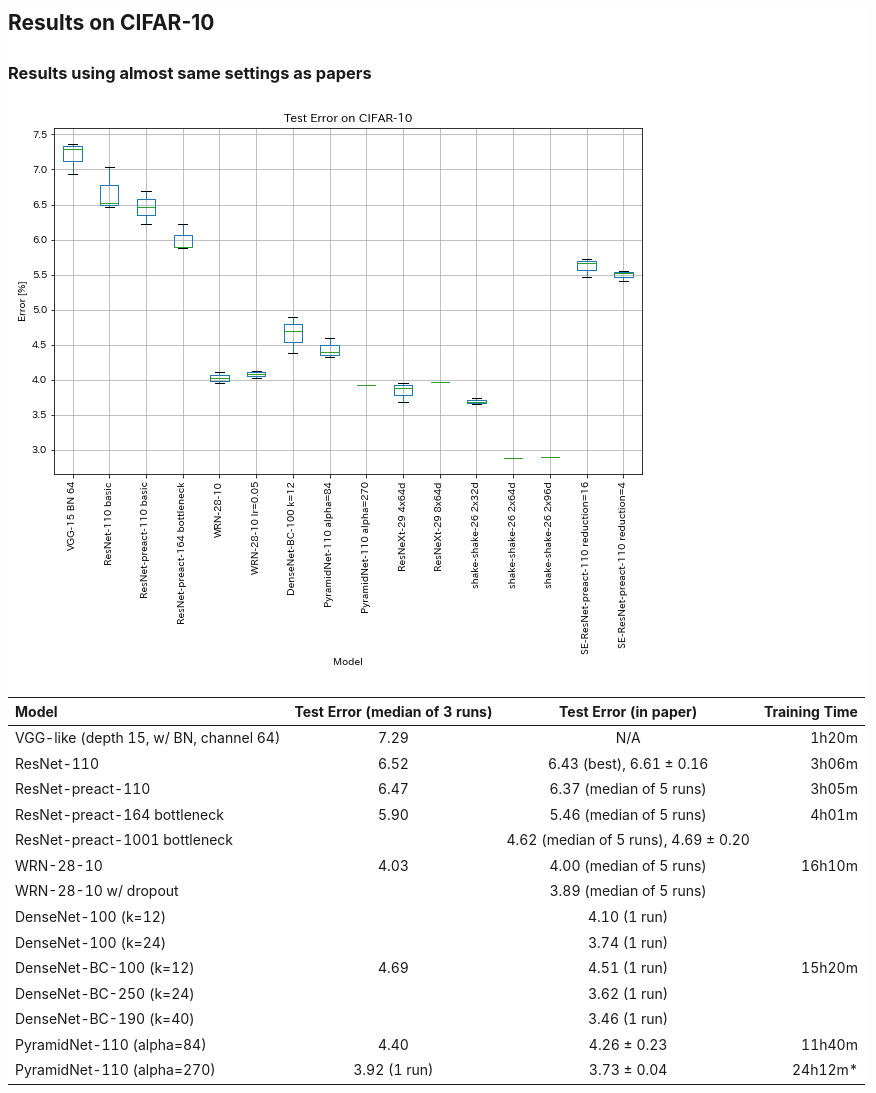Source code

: 

## Results on CIFAR-10

### Results using almost same settings as papers

![](figures/cifar10/test_errors.png)

| Model                                  | Test Error (median of 3 runs) | Test Error (in paper)                 | Training Time |
|:---------------------------------------|:-----------------------------:|:-------------------------------------:|--------------:|
| VGG-like (depth 15, w/ BN, channel 64) | 7.29                          | N/A                                   |   1h20m       |
| ResNet-110                             | 6.52                          | 6.43 (best), 6.61 ± 0.16             |   3h06m       |
| ResNet-preact-110                      | 6.47                          | 6.37 (median of 5 runs)               |   3h05m       |
| ResNet-preact-164 bottleneck           | 5.90                          | 5.46 (median of 5 runs)               |   4h01m       |
| ResNet-preact-1001 bottleneck          |                               | 4.62 (median of 5 runs), 4.69 ± 0.20 |               |
| WRN-28-10                              | 4.03                          | 4.00 (median of 5 runs)               |  16h10m       |
| WRN-28-10 w/ dropout                   |                               | 3.89 (median of 5 runs)               |               |
| DenseNet-100 (k=12)                    |                               | 4.10 (1 run)                          |               |
| DenseNet-100 (k=24)                    |                               | 3.74 (1 run)                          |               |
| DenseNet-BC-100 (k=12)                 | 4.69                          | 4.51 (1 run)                          |  15h20m       |
| DenseNet-BC-250 (k=24)                 |                               | 3.62 (1 run)                          |               |
| DenseNet-BC-190 (k=40)                 |                               | 3.46 (1 run)                          |               |
| PyramidNet-110 (alpha=84)              | 4.40                          | 4.26 ± 0.23                          |  11h40m       |
| PyramidNet-110 (alpha=270)             | 3.92 (1 run)                  | 3.73 ± 0.04                          |  24h12m*      |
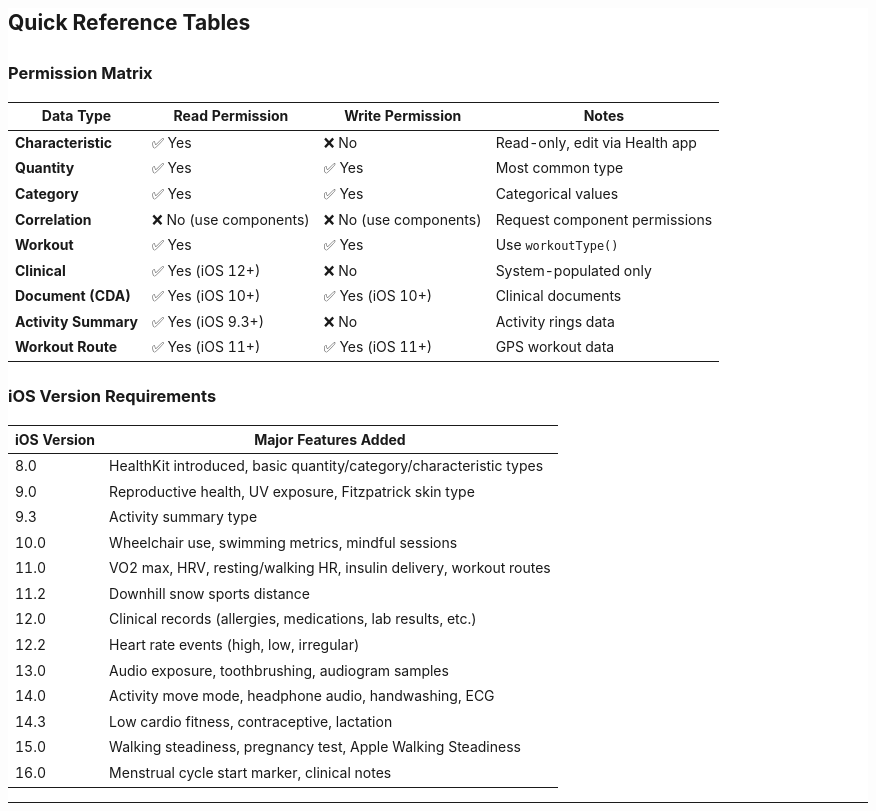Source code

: 
## Quick Reference Tables

### Permission Matrix

| Data Type | Read Permission | Write Permission | Notes |
|-----------|----------------|------------------|-------|
| **Characteristic** | ✅ Yes | ❌ No | Read-only, edit via Health app |
| **Quantity** | ✅ Yes | ✅ Yes | Most common type |
| **Category** | ✅ Yes | ✅ Yes | Categorical values |
| **Correlation** | ❌ No (use components) | ❌ No (use components) | Request component permissions |
| **Workout** | ✅ Yes | ✅ Yes | Use `workoutType()` |
| **Clinical** | ✅ Yes (iOS 12+) | ❌ No | System-populated only |
| **Document (CDA)** | ✅ Yes (iOS 10+) | ✅ Yes (iOS 10+) | Clinical documents |
| **Activity Summary** | ✅ Yes (iOS 9.3+) | ❌ No | Activity rings data |
| **Workout Route** | ✅ Yes (iOS 11+) | ✅ Yes (iOS 11+) | GPS workout data |

### iOS Version Requirements

| iOS Version | Major Features Added |
|-------------|---------------------|
| 8.0 | HealthKit introduced, basic quantity/category/characteristic types |
| 9.0 | Reproductive health, UV exposure, Fitzpatrick skin type |
| 9.3 | Activity summary type |
| 10.0 | Wheelchair use, swimming metrics, mindful sessions |
| 11.0 | VO2 max, HRV, resting/walking HR, insulin delivery, workout routes |
| 11.2 | Downhill snow sports distance |
| 12.0 | Clinical records (allergies, medications, lab results, etc.) |
| 12.2 | Heart rate events (high, low, irregular) |
| 13.0 | Audio exposure, toothbrushing, audiogram samples |
| 14.0 | Activity move mode, headphone audio, handwashing, ECG |
| 14.3 | Low cardio fitness, contraceptive, lactation |
| 15.0 | Walking steadiness, pregnancy test, Apple Walking Steadiness |
| 16.0 | Menstrual cycle start marker, clinical notes |

---
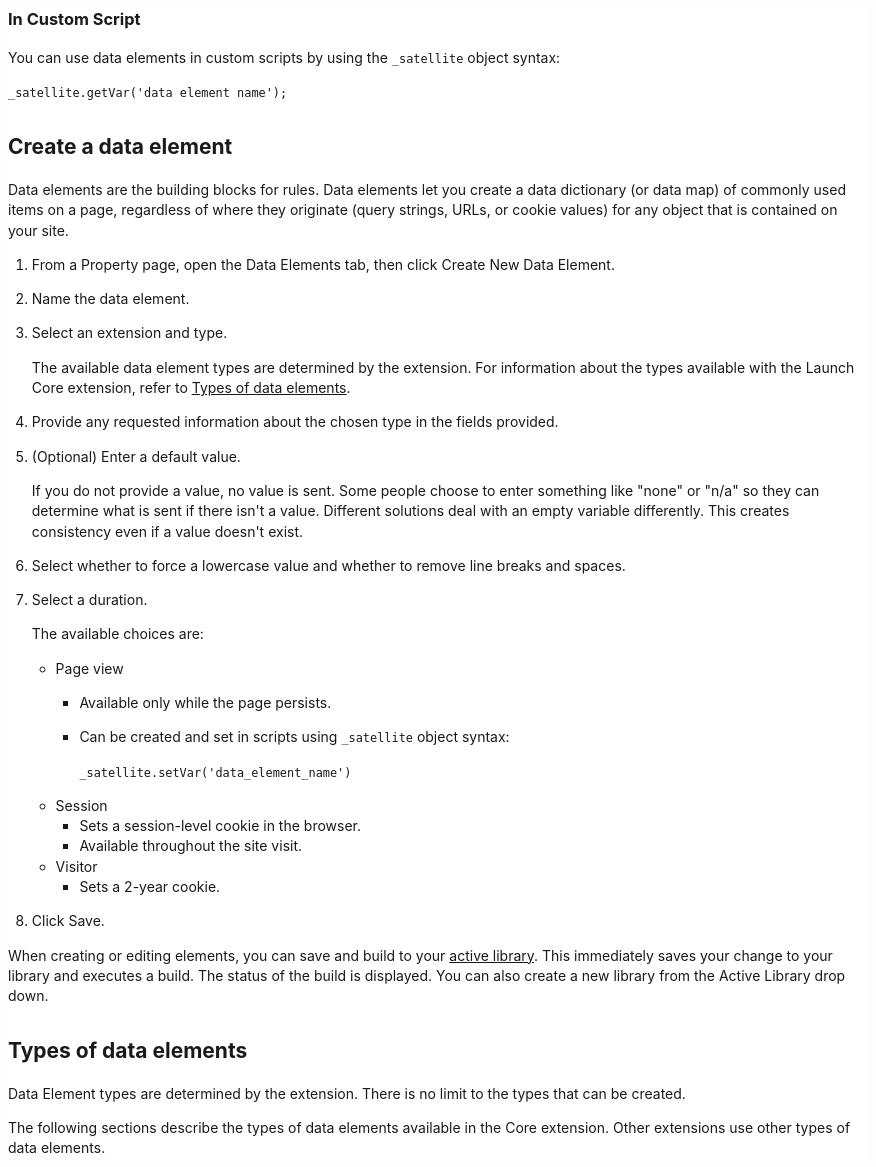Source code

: ### In Custom Script

You can use data elements in custom scripts by using the `_satellite` object syntax:

`_satellite.getVar('data element name');`

## Create a data element

Data elements are the building blocks for rules. Data elements let you create a data dictionary \(or data map\) of commonly used items on a page, regardless of where they originate \(query strings, URLs, or cookie values\) for any object that is contained on your site.

1. From a Property page, open the Data Elements tab, then click Create New Data Element.
2. Name the data element.
3. Select an extension and type.

   The available data element types are determined by the extension. For information about the types available with the Launch Core extension, refer to [Types of data elements](data-elements.md#data-element-types).

4. Provide any requested information about the chosen type in the fields provided.
5. \(Optional\) Enter a default value.

   If you do not provide a value, no value is sent. Some people choose to enter something like "none" or "n/a" so they can determine what is sent if there isn't a value. Different solutions deal with an empty variable differently. This creates consistency even if a value doesn't exist.

6. Select whether to force a lowercase value and whether to remove line breaks and spaces.
7. Select a duration.

   The available choices are:

   * Page view
     * Available only while the page persists.
     * Can be created and set in scripts using `_satellite` object syntax:

       `_satellite.setVar('data_element_name')`
   * Session
     * Sets a session-level cookie in the browser.
     * Available throughout the site visit.
   * Visitor
     * Sets a 2-year cookie.

8. Click Save.

When creating or editing elements, you can save and build to your [active library](https://github.com/Adobe-Marketing-Cloud/reactor-user-docs/tree/67a59a7519514467a713016adfe46d999fe330d8/managing-resources/library.md). This immediately saves your change to your library and executes a build. The status of the build is displayed. You can also create a new library from the Active Library drop down.

## Types of data elements

Data Element types are determined by the extension. There is no limit to the types that can be created.

The following sections describe the types of data elements available in the Core extension. Other extensions use other types of data elements.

--*--

Task statement ▸
Please rewrite the entries starting at the line containing "Data elements are" and ending at the line containing "8. Click Save.", swapping "duration" for "storage duration" and leaving everything else the same.

Exercise result ▸
Data elements are the building blocks for rules. Data elements let you create a data dictionary \(or data map\) of commonly used items on a page, regardless of where they originate \(query strings, URLs, or cookie values\) for any object that is contained on your site.

1. From a Property page, open the Data Elements tab, then click Create New Data Element.
2. Name the data element.
3. Select an extension and type.

   The available data element types are determined by the extension. For information about the types available with the Launch Core extension, refer to [Types of data elements](data-elements.md#data-element-types).

4. Provide any requested information about the chosen type in the fields provided.
5. \(Optional\) Enter a default value.

   If you do not provide a value, no value is sent. Some people choose to enter something like "none" or "n/a" so they can determine what is sent if there isn't a value. Different solutions deal with an empty variable differently. This creates consistency even if a value doesn't exist.

6. Select whether to force a lowercase value and whether to remove line breaks and spaces.
7. Select a storage duration.

   The available choices are:

   * Page view
     * Available only while the page persists.
     * Can be created and set in scripts using `_satellite` object syntax:

       `_satellite.setVar('data_element_name')`
   * Session
     * Sets a session-level cookie in the browser.
     * Available throughout the site visit.
   * Visitor
     * Sets a 2-year cookie.

8. Click Save.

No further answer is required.